# [Exercise goal]
Below are the entries to work from; restate word for word the portion that opens with the line containing "NQ354111 - Q35 Inventory Inquiry" and closes with the line containing "Developing Cantara Extensions", keeping both.

[Opening Raw data section]

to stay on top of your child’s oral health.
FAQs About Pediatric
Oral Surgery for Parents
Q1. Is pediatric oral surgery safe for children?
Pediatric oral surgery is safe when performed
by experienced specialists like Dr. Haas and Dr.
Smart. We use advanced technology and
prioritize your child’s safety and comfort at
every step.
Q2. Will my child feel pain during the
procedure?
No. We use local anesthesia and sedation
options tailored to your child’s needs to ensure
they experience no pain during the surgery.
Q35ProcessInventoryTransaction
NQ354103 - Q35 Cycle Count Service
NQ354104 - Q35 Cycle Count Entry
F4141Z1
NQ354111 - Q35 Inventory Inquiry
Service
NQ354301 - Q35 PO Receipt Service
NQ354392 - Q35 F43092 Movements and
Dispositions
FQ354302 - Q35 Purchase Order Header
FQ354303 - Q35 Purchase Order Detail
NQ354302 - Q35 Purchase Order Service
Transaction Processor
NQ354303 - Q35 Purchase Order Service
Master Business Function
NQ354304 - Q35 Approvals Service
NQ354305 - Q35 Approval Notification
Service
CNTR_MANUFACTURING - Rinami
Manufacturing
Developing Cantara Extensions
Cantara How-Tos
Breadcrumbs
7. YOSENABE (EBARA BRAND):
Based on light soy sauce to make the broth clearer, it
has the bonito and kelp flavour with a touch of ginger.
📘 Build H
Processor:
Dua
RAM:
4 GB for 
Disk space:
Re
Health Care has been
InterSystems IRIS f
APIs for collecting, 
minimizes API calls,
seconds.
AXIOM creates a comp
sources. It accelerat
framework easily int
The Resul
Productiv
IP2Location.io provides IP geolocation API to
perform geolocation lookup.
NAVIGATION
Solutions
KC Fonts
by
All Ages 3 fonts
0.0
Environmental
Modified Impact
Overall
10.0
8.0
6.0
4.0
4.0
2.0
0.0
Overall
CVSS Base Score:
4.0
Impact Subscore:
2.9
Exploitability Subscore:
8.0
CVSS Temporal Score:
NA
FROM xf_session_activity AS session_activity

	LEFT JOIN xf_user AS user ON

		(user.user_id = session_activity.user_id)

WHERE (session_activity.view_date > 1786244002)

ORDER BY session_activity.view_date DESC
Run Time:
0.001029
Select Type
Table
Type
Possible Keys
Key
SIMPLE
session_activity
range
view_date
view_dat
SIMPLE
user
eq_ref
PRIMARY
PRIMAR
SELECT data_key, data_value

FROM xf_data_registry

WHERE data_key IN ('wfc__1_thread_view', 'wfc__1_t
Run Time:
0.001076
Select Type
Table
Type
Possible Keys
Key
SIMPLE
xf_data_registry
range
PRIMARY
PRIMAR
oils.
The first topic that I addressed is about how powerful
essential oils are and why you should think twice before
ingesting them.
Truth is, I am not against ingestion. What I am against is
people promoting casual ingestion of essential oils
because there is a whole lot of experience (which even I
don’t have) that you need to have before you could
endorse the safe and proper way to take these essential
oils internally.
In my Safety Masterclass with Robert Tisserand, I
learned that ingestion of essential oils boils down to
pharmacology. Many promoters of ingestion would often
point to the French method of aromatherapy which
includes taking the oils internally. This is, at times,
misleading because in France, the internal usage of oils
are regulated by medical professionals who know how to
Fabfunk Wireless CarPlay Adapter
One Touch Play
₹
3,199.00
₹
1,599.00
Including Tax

[Closing Raw data section]

# [Your solution]
NQ354111 - Q35 Inventory Inquiry
Service
NQ354301 - Q35 PO Receipt Service
NQ354392 - Q35 F43092 Movements and
Dispositions
FQ354302 - Q35 Purchase Order Header
FQ354303 - Q35 Purchase Order Detail
NQ354302 - Q35 Purchase Order Service
Transaction Processor
NQ354303 - Q35 Purchase Order Service
Master Business Function
NQ354304 - Q35 Approvals Service
NQ354305 - Q35 Approval Notification
Service
CNTR_MANUFACTURING - Rinami
Manufacturing
Developing Cantara Extensions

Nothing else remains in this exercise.